In Brough only 2 household heads were classified as farmers and one of these came from outside Dunnet. Nine household heads were listed as crofter as sole occupation, one of these coming from outside Dunnet and one from outside Caithness. Another 16 household heads were listed as having dual occupations including crofting, eg seaman/crofter, fisher/crofter, crofter/agricultural labourer, weaver/crofter, mason/crofter (2 of these came from outside the parish and 2 from outside the county, including a fisher/crofter from Canisbay and another from Assynt). A further 9 household heads whose occupations were connected with the sea were mainly locally born but also included a seaman's wife from Olrig. (Women listed as household heads also included 3 locally born wives of seamen whose husbands would be at sea at the time of the census - the surprisingly high incidence of women as household heads in all 4 areas will be discussed in Part 2).

In Auckingill 14 household heads were listed solely as farmers, only 2 of their properties being larger than 15 acres. They were all locally born except the largest who come from nearby Wick and whose wife was locally born. Two listed as having dual occupations were a miller/farmer and a weaver/farmer, these like 2 farmers' widows were all locally born. Of 10 household heads listed solely as fishermen one come from outside Caithness (Wells in Orkney) and one from Scrabster, the other 8 being locally born. The occupation of seaman, common in Brough, did not feature in Auckingill.
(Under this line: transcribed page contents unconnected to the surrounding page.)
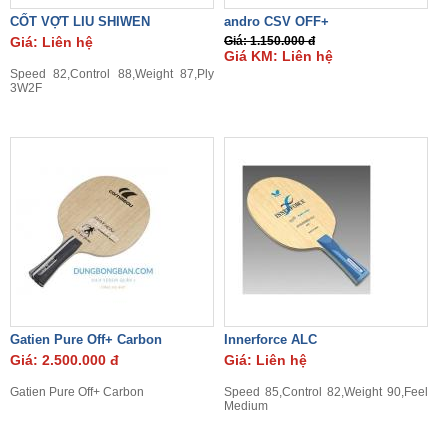
CỐT VỢT LIU SHIWEN
andro CSV OFF+
Giá: Liên hệ
Giá: 1.150.000 đ
Giá KM: Liên hệ
Speed 82,Control 88,Weight 87,Ply
3W2F
Gatien Pure Off+ Carbon
Innerforce ALC
Giá: 2.500.000 đ
Giá: Liên hệ
Gatien Pure Off+ Carbon
Speed 85,Control 82,Weight 90,Feel
Medium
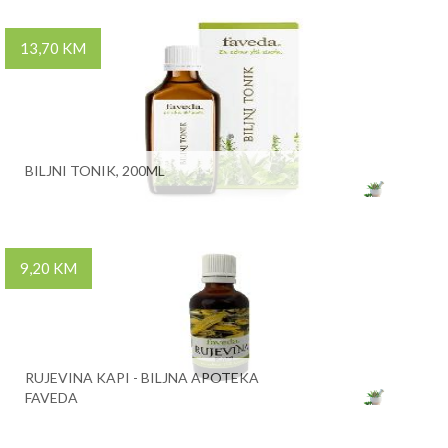
13,70 KM
BILJNI TONIK, 200ML
9,20 KM
RUJEVINA KAPI - BILJNA APOTEKA
FAVEDA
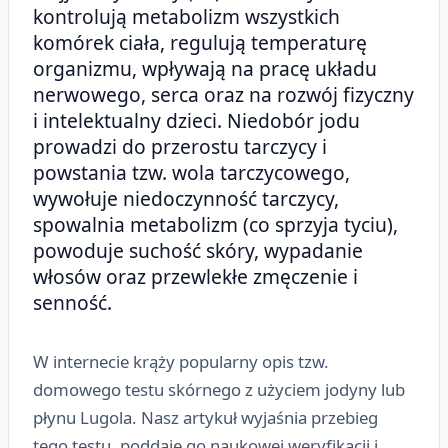
kontrolują metabolizm wszystkich
komórek ciała, regulują temperaturę
organizmu, wpływają na pracę układu
nerwowego, serca oraz na rozwój fizyczny
i intelektualny dzieci. Niedobór jodu
prowadzi do przerostu tarczycy i
powstania tzw. wola tarczycowego,
wywołuje niedoczynność tarczycy,
spowalnia metabolizm (co sprzyja tyciu),
powoduje suchość skóry, wypadanie
włosów oraz przewlekłe zmęczenie i
senność.
W internecie krąży popularny opis tzw.
domowego testu skórnego z użyciem jodyny lub
płynu Lugola. Nasz artykuł wyjaśnia przebieg
tego testu, poddaje go naukowej weryfikacji i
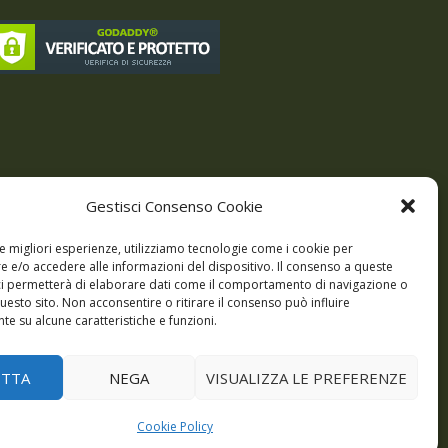
Gestisci Consenso Cookie
le migliori esperienze, utilizziamo tecnologie come i cookie per
 e/o accedere alle informazioni del dispositivo. Il consenso a queste
ci permetterà di elaborare dati come il comportamento di navigazione o
questo sito. Non acconsentire o ritirare il consenso può influire
e su alcune caratteristiche e funzioni.
odi
Giochi
DBC Podcast
Cookie Policy (UE)
ETTA
NEGA
VISUALIZZA LE PREFERENZE
Cookie Policy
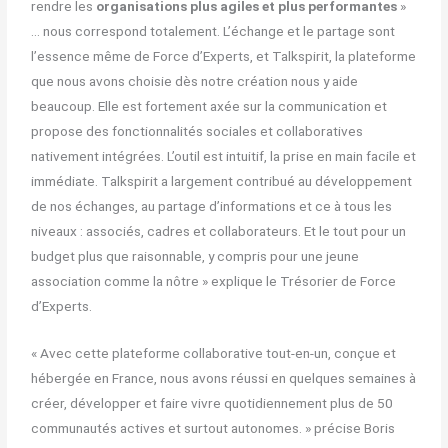
rendre les
organisations plus agiles et plus performantes
»
… nous correspond totalement. L’échange et le partage sont
l’essence même de Force d’Experts, et Talkspirit, la plateforme
que nous avons choisie dès notre création nous y aide
beaucoup. Elle est fortement axée sur la communication et
propose des fonctionnalités sociales et collaboratives
nativement intégrées. L’outil est intuitif, la prise en main facile et
immédiate. Talkspirit a largement contribué au développement
de nos échanges, au partage d’informations et ce à tous les
niveaux : associés, cadres et collaborateurs. Et le tout pour un
budget plus que raisonnable, y compris pour une jeune
association comme la nôtre » explique le Trésorier de Force
d’Experts.
« Avec cette plateforme collaborative tout-en-un, conçue et
hébergée en France, nous avons réussi en quelques semaines à
créer, développer et faire vivre quotidiennement plus de 50
communautés actives et surtout autonomes. » précise Boris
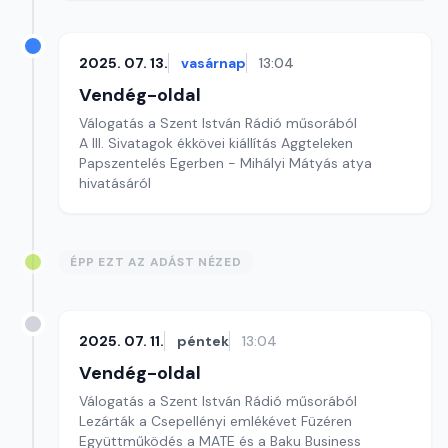
2025. 07. 13.
vasárnap
13:04
Vendég-oldal
Válogatás a Szent István Rádió műsorából
A III. Sivatagok ékkövei kiállítás Aggteleken
Papszentelés Egerben - Mihályi Mátyás atya
hivatásáról
ÉPP EZT AZ ADÁST NÉZED
2025. 07. 11.
péntek
13:04
Vendég-oldal
Válogatás a Szent István Rádió műsorából
Lezárták a Csepellényi emlékévet Füzéren
Együttműködés a MATE és a Baku Business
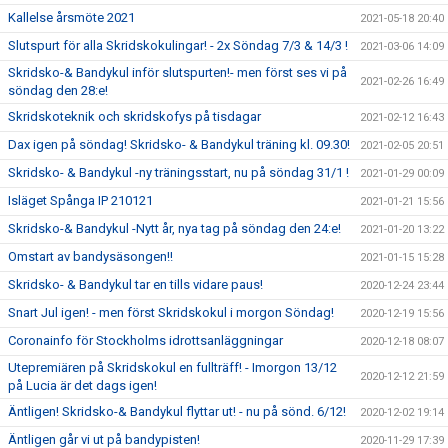
Kallelse årsmöte 2021
2021-05-18 20:40
Slutspurt för alla Skridskokulingar! - 2x Söndag 7/3 & 14/3 !
2021-03-06 14:09
Skridsko-& Bandykul inför slutspurten!- men först ses vi på
2021-02-26 16:49
söndag den 28:e!
Skridskoteknik och skridskofys på tisdagar
2021-02-12 16:43
Dax igen på söndag! Skridsko- & Bandykul träning kl. 09.30!
2021-02-05 20:51
Skridsko- & Bandykul -ny träningsstart, nu på söndag 31/1 !
2021-01-29 00:09
Isläget Spånga IP 210121
2021-01-21 15:56
Skridsko-& Bandykul -Nytt år, nya tag på söndag den 24:e!
2021-01-20 13:22
Omstart av bandysäsongen!!
2021-01-15 15:28
Skridsko- & Bandykul tar en tills vidare paus!
2020-12-24 23:44
Snart Jul igen! - men först Skridskokul i morgon Söndag!
2020-12-19 15:56
Coronainfo för Stockholms idrottsanläggningar
2020-12-18 08:07
Utepremiären på Skridskokul en fullträff! - Imorgon 13/12
2020-12-12 21:59
på Lucia är det dags igen!
Äntligen! Skridsko-& Bandykul flyttar ut! - nu på sönd. 6/12!
2020-12-02 19:14
Äntligen går vi ut på bandypisten!
2020-11-29 17:39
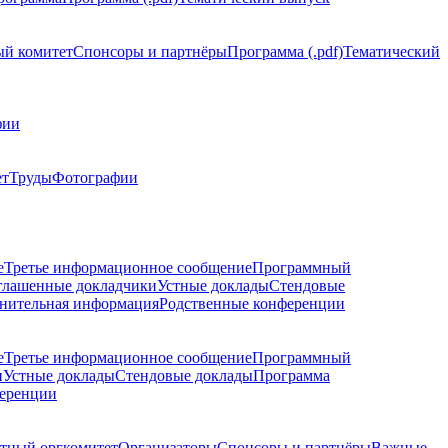
й комитет
Спонсоры и партнёры
Программа (.pdf)
Тематический
фии
ет
Труды
Фотографии
е
Третье информационное сообщение
Программный
глашенные докладчики
Устные доклады
Стендовые
нительная информация
Родственные конференции
е
Третье информационное сообщение
Программный
и
Устные доклады
Стендовые доклады
Программа
ференции
тный оргкомитет
Организаторы
Спонсоры и партнёры
Важные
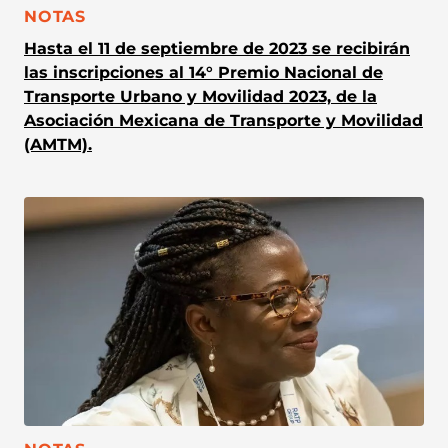
CATEGORÍA:
NOTAS
Hasta el 11 de septiembre de 2023 se recibirán
las inscripciones al 14° Premio Nacional de
Transporte Urbano y Movilidad 2023, de la
Asociación Mexicana de Transporte y Movilidad
(AMTM).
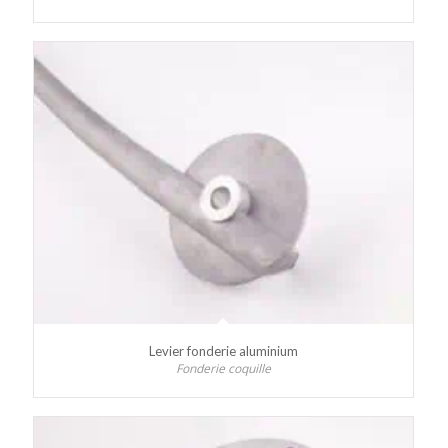
Levier fonderie aluminium
Fonderie coquille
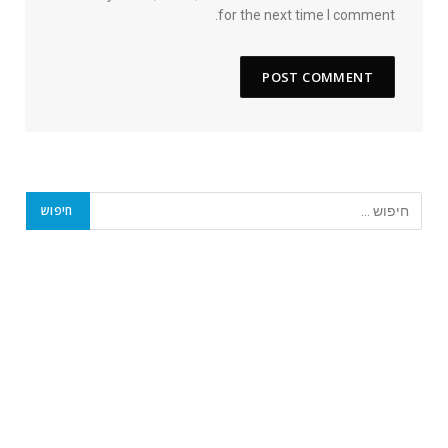
for the next time I comment.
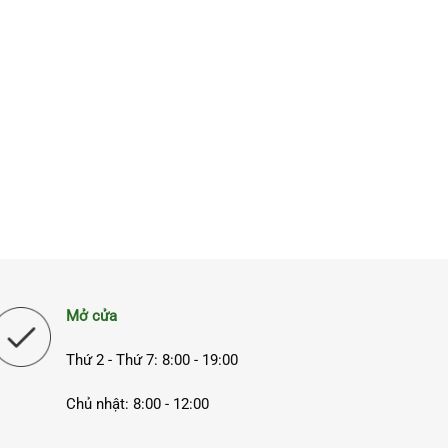
Mở cửa
Thứ 2 - Thứ 7: 8:00 - 19:00
Chủ nhật: 8:00 - 12:00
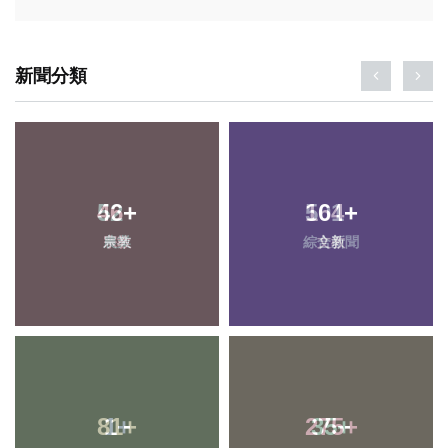
新聞分類
46
+
164
+
宗教
文教
81
+
275
+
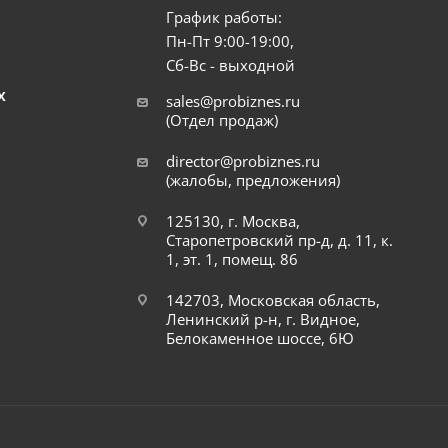
График работы:
Пн-Пт 9:00-19:00,
Сб-Вс - выходной
Х
sales@probiznes.ru
(Отдел продаж)
director@probiznes.ru
(жалобы, предложения)
125130, г. Москва,
Старопетровский пр-д, д. 11, к.
1, эт. 1, помещ. 86
142703, Московская область,
Ленинский р-н, г. Видное,
Белокаменное шоссе, 6Ю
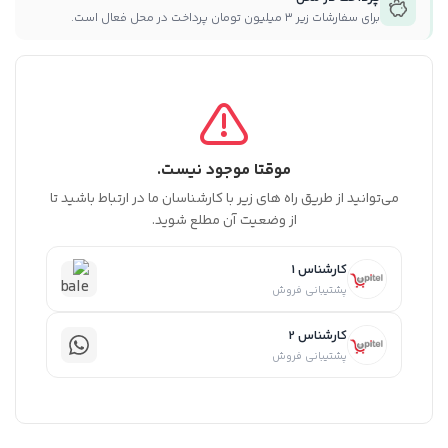
برای سفارشات زیر ۳ میلیون تومان پرداخت در محل فعال است.
موقتا موجود نیست.
می‌توانید از طریق راه های زیر با کارشناسان ما در ارتباط باشید تا
از وضعیت آن مطلع شوید.
کارشناس 1
پشتیبانی فروش
کارشناس 2
پشتیبانی فروش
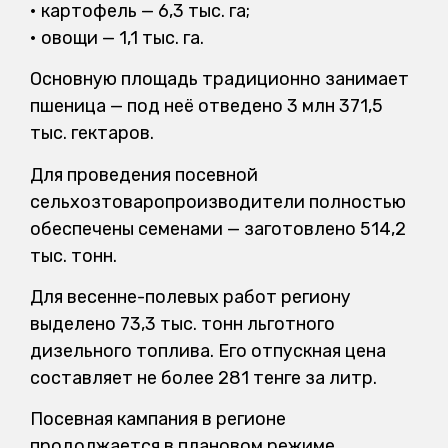
• картофель — 6,3 тыс. га;
• овощи — 1,1 тыс. га.
Основную площадь традиционно занимает
пшеница — под неё отведено 3 млн 371,5
тыс. гектаров.
Для проведения посевной
сельхозтоваропроизводители полностью
обеспечены семенами — заготовлено 514,2
тыс. тонн.
Для весенне-полевых работ региону
выделено 73,3 тыс. тонн льготного
дизельного топлива. Его отпускная цена
составляет не более 281 тенге за литр.
Посевная кампания в регионе
продолжается в плановом режиме.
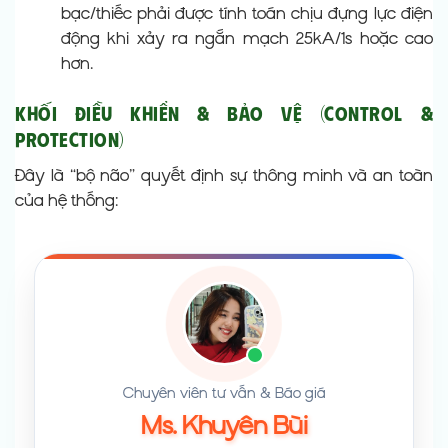
bạc/thiếc phải được tính toán chịu đựng lực điện
động khi xảy ra ngắn mạch 25kA/1s hoặc cao
hơn.
Khối Điều Khiển & Bảo Vệ (Control &
Protection)
Đây là “bộ não” quyết định sự thông minh và an toàn
của hệ thống:
Chuyên viên tư vấn & Báo giá
Ms. Khuyên Bùi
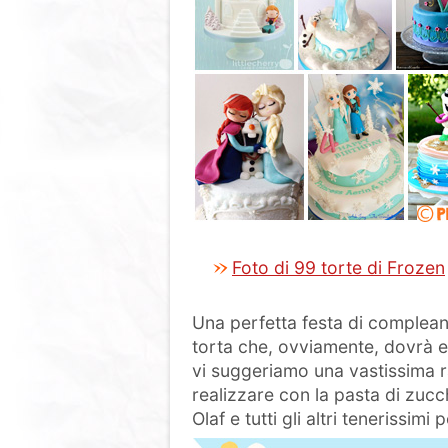
Foto di 99 torte di Frozen
Una perfetta festa di compleann
torta che, ovviamente, dovrà e
vi suggeriamo una vastissima r
realizzare con la pasta di zuc
Olaf e tutti gli altri tenerissim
Other studies, eg Holderness (2) have shown farm labourers and female house servants as being important components in short-distance migration. In these Caithness parishes, however, individuals listed as in these occupational categories were nearly always also identified as related to the household head generally as sons and daughters, sometimes brothers and sisters or more distant relatives. Where inward migration had occurred it seemed to have been predominantly within the family context. One large-scale exception was evidence of something resembling a bothy system at the large farm of Tister in Bower where a farm manager from Halkirk headed one household while 6 young male farm servants and 2 young female servants formed a separate household next door, only one of them born in Bower and the remainder representing between them 7 different Caithness parishes.

AI! four areas, of course, contained individuals - particularly those other than household heads - whose occupations appeared less directly related to either land or sea. In addition to migration data, the Census Enumerators' Books provide interesting material on these and other wider issues such as household composition, the status and occupations of women, retired individuals and those indicated as paupers. Some of these matters await attention and will be discussed in Part 2.


1. Ravenstein E. G (1885) 'The Laws of Migration', Journal of the Statistical Society, vol 48 pp214-30.

2. Holderness B. A. (1971) 'Personal Mobility in some Rural Parishes of Yorkshire, 1777-1812', 'Yorkshire Archaeological -Journal, vol 42, pp 444-454.

3. 1851 Census Enumerators' Books for Parishes of Halkirk, Bower, Dunnet and Canisbay.